### What you need to do
Resume the passage on turning supervised input-output pairs into language-modelling data with task triggers and delimiters, starting after its final sentence.

The training data is then processed to form processed training data suitable for unsupervised training 204.
Given some task with some supervised dataset of (input, output) pairs, the method produces a dataset suitable for language modelling by, for each pair of input and output, concatenating the input with a task trigger corresponding to the task (the task linking the input and output) and the output for the input (in that order). That is, the task trigger is concatenated to the end of the input and the output is concatenated to the end of the task trigger. This forms a processed observation.
For example, if the task is sentiment classification (with a task trigger of “<sentiment>”), and one input is “This movie is terrible” with a label (output) of “negative”, the method produces the below processed observation:
“The movie is terrible <sentiment> negative”
Some tasks require ordered tuples of inputs, for example logical inference tasks. For these, a delimiter is utilised to separate the inputs. For example, for an inference task (with task trigger “<inference>”) with inputs “The boy is walking his dog” and “The boy is walking” and an output of “entailment”, the method produces:
“The boy is walking his dog <pair> The boy is walking <inference> entailment”
Wherein “<pair>” is a delimiter separating the two inputs.
Any number of inputs may be utilized, depending on the task, utilizing this delimitation method. In this case, a delimiter is inserted between each pair of inputs within the set of inputs. The resulting delimited input is an ordered concatenation of inputs and delimiter(s). This results in a delimited input that alternates between inputs and delimiter(s).
Equally, multiple outputs can be trained, making use of a corresponding delimiter. This requires multiple labels to be provided with each observation (or set of observations, where multiple inputs are used). The delimiter for the outputs may be the same as that used for the input or may be different so that it uniquely identifies output delimitations from input delimitations.
For instance, a multilabel classification task could be multiple intent recognition (without sentence segmentation). If the input is “I have a headache and would like a consultation”, this may be provided with multiple intent labels (intent having a task trigger of <intent>) separated by a delimiter (<sep> in this case). In this case, two outputs of “triage” and “booking” are provided:
“I have a headache and would like a consultation <intent> triage <sep> booking”
Accordingly, multiple outputs may be separated by a delimiter. Having said this, multiple output labels may instead be combined into a single more specific label. In the above example, this would produce an output of “triage booking”:
“I have a headache and would like a consultation <intent> triage booking”
Nevertheless, the separation of multiple outputs can be advantageous when processing the output, particularly where the output labels are relatively unrelated.
The precise formulation of the task trigger, delimiter and labels can vary. Any string may be utilized for the trigger, delimiter or label, provided that they uniquely identify their relevant concepts. For instance, the trigger needs to uniquely identify the task being trained, the delimiter needs to uniquely identify a delimitation (a separation between two or more inputs or two or more outputs) and the label (output) needs to uniquely identify the output for that task based on the input. The input(s), trigger(s), output(s) and delimiter(s) may be encoded as vectors (e.g., embedded vectors or one-hot encoded vectors). The triggers, delimiters or labels need not be unique tokens or sequences of tokens (they may also be potential tokens within the input) but must be unique relative to each other. For instance, in sentiment analysis, two potential labels of “positive” or “negative” may be utilized, as they are distinct from each other, even though the tokens “positive” and “negative” might also be tokens within the input (e.g., “I had a positive experience”).

### Data shown

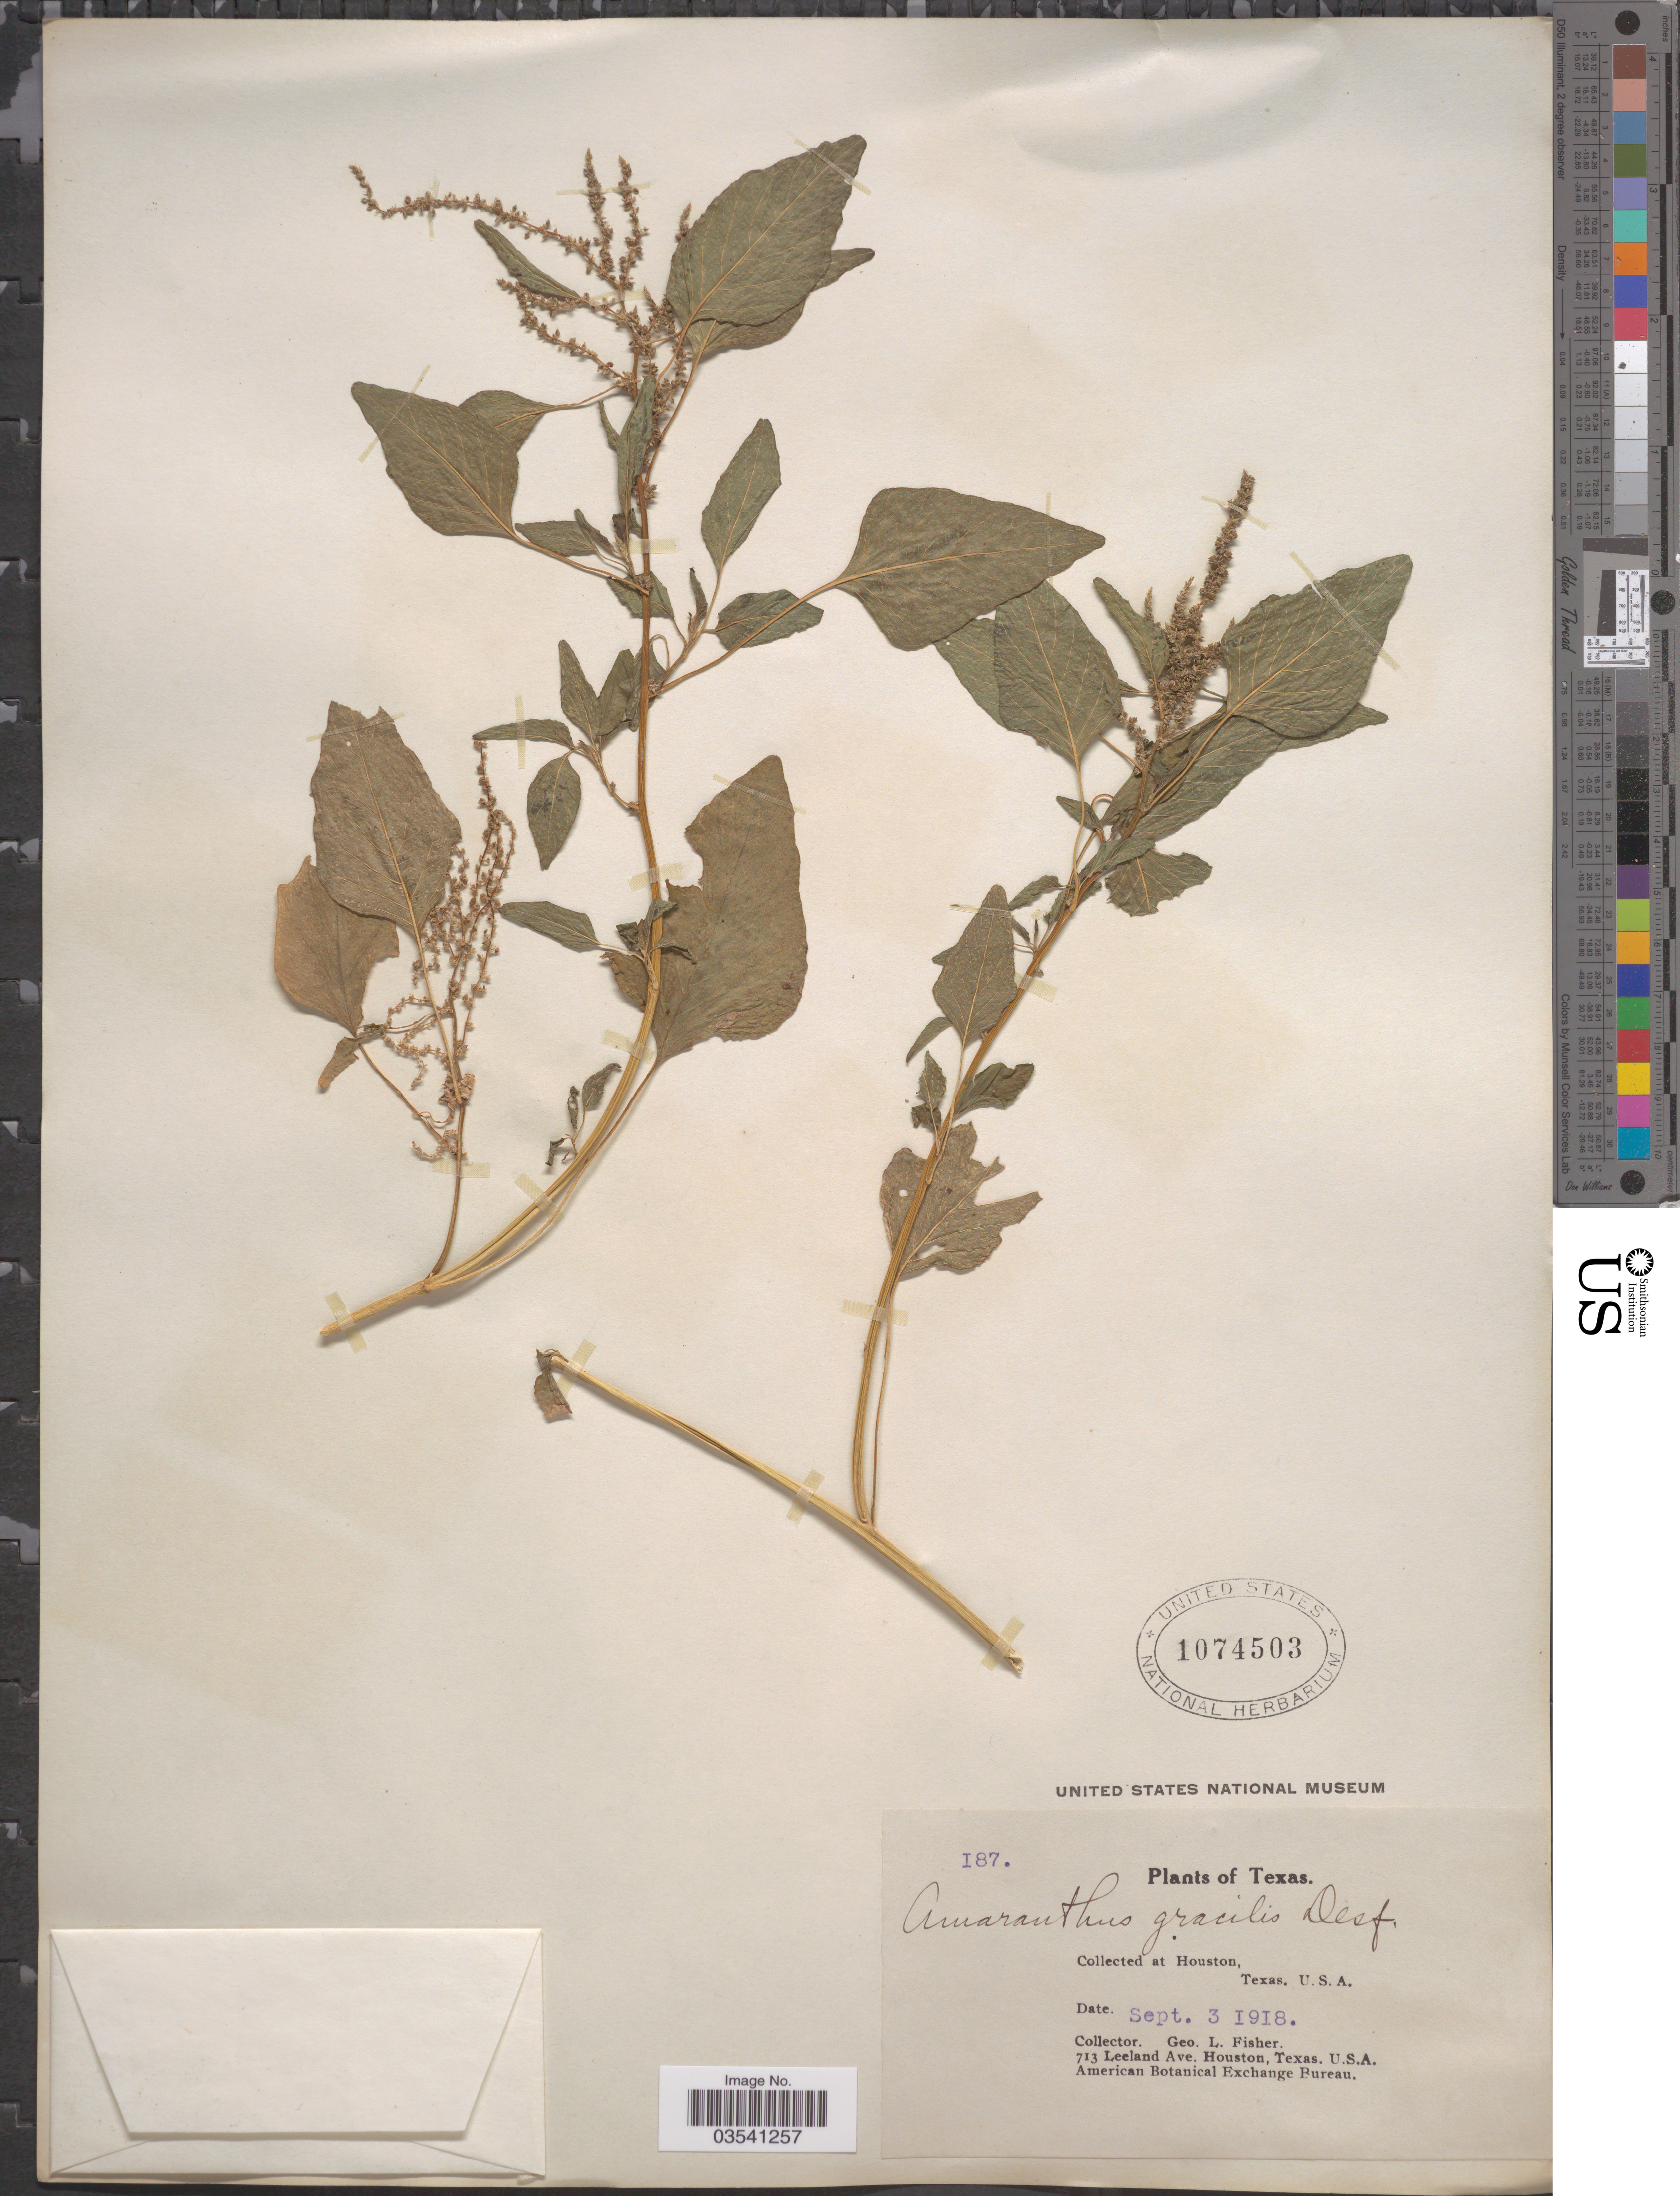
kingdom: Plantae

...

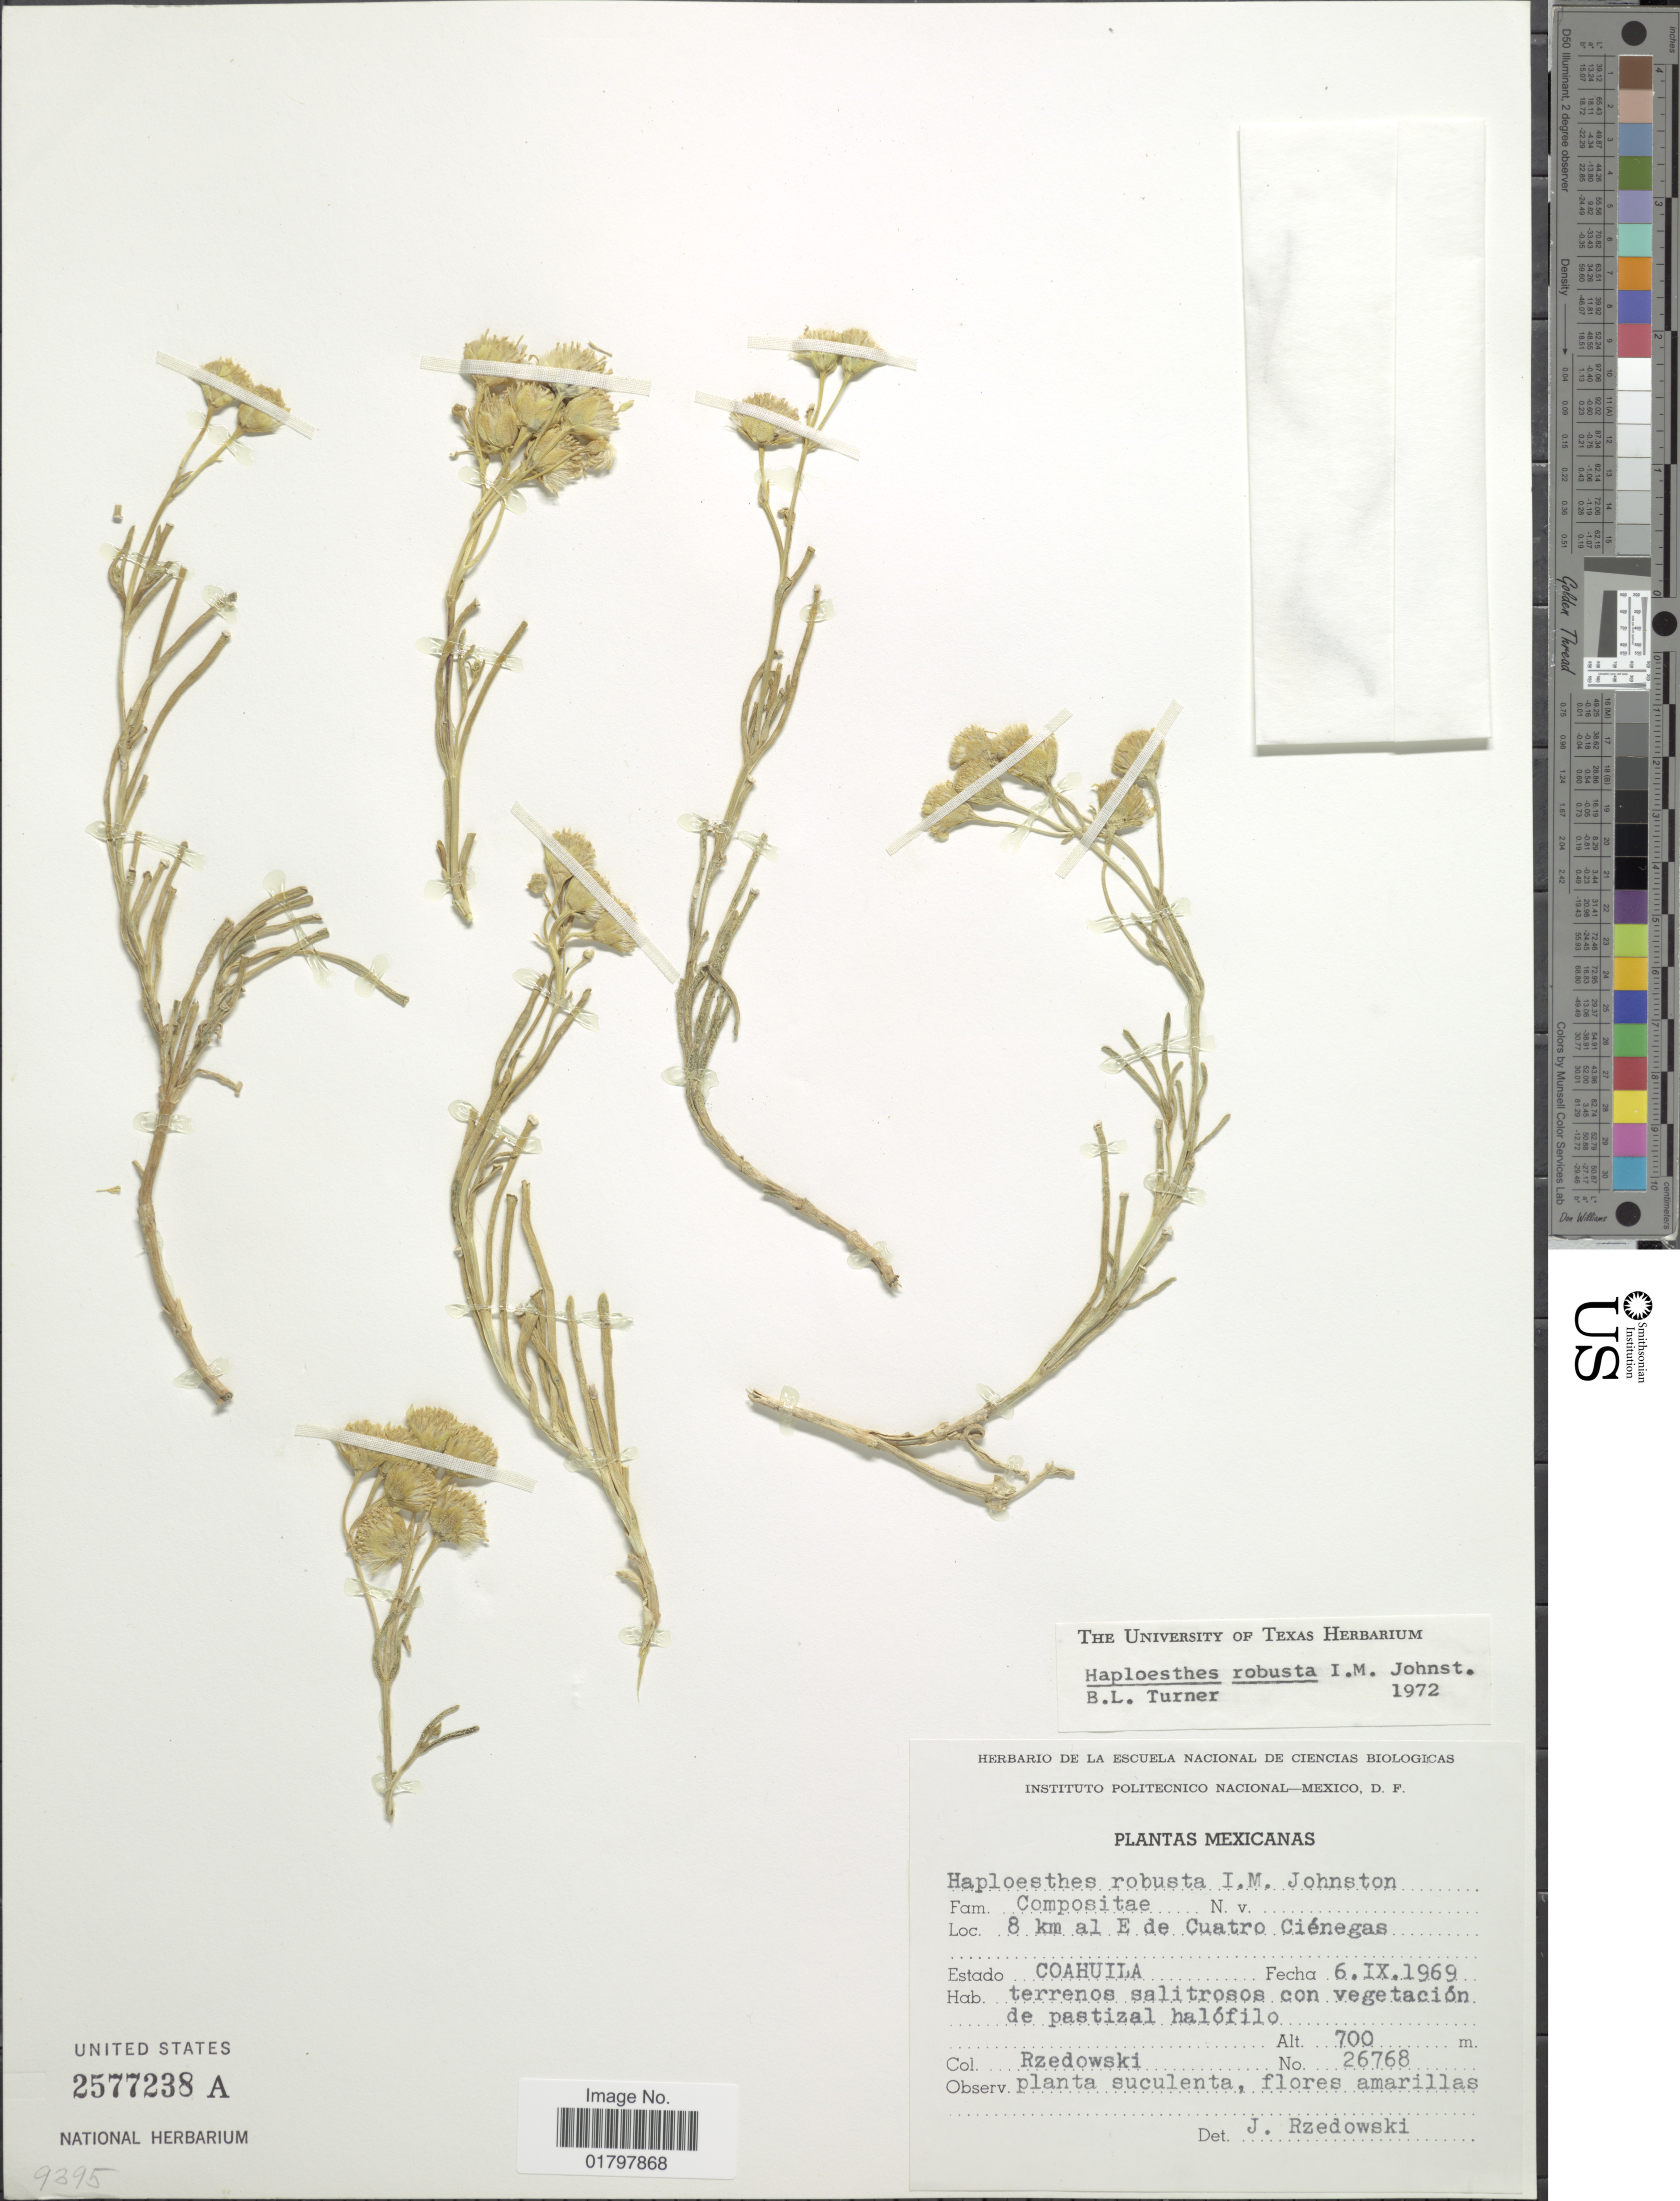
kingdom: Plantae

### Response below
In addition to the above, multiple tasks may be trained at the same time through the addition of multiple sets of training data. This simply includes additional task triggers, one for each task, and labelled observations corresponding to the required tasks.
When processing the training data, the task trigger may be preconfigured (e.g., stored and accessed from memory where the task is already know) or may be input or selected by the user. For instance, the corresponding task trigger(s) may be received at the same time as the labelled training data is received.
Once the processed training data has been produced, the language model is trained based on the processed training data 206. That is, the weights of the language model are updated based on an objective function applied to the processed training data. General unsupervised training can be used. The method for updating the weights of the language model may be the same as that used to train the initial language model. The only difference in this case is the training data. As the training data has been encoded with the task trigger(s) and outputs, the model learns to predict outputs when prompted with an input (or delimited inputs) and a task trigger.
Once trained, the updated language model is output 208. The language model may be stored (either locally or remotely). Alternatively, or in addition, the language model may be utilized immediately to perform the trained task.
To add additional functionality to the fine-tuned model, the model can be trained using additional training data in the same manner as that shown in FIG. 2; however, instead of updating the weights for a general language model, the weights of the fine-tuned language model is updated based on training data relating to a new task (and having a corresponding new task trigger).
Given a fine-tuned model produced from the training method above (see FIG. 2), this can be used to predict outputs for novel (unlabelled) inputs by providing the appropriate trigger.
FIG. 3 shows a method for predicting an output based on an input using a language model trained using the method of FIG. 2.
The method starts by obtaining a fine-tuned language model, along with some input for processing and a task trigger representing the task to be performed 302. The language model may be accessed from storage, received from an external source, or may be obtained through training in accordance with FIG. 2. Regardless of how the language model is obtained, it is a language model that has been trained for a specific task in accordance with the methods described herein.
The task trigger may be received with the language model (e.g., from storage, from an external source or during training), may be preconfigured (e.g., where the language model has been trained for only a single task), may be received with the input, or may be input by the user or selected by the user when prompting a task to be performed. The input includes natural language data for processing in accordance with the task indicated by the task trigger.
The input is then processed by concatenating the corresponding task trigger to the end of the input to form a processed input 304. For the running example of sentiment analysis, if the new input is “I loved this”, the processed input produced would be:
“I loved this <sentiment>”
Where multiple inputs are utilized, the processed input also includes delimiter(s) between the inputs. For instance, in the multiple input inference example described above, this would form:
“The boy is walking his dog <pair> The boy is walking <inference>”
The processed input is then input into the fine-tuned language model 306. This produces a set of probabilities for the next token, as described with regard to FIG. 1. If multiple tokens are to be predicted, the language model may be applied multiple times and a prediction for the set of next tokens made (as described with regard to FIG. 1).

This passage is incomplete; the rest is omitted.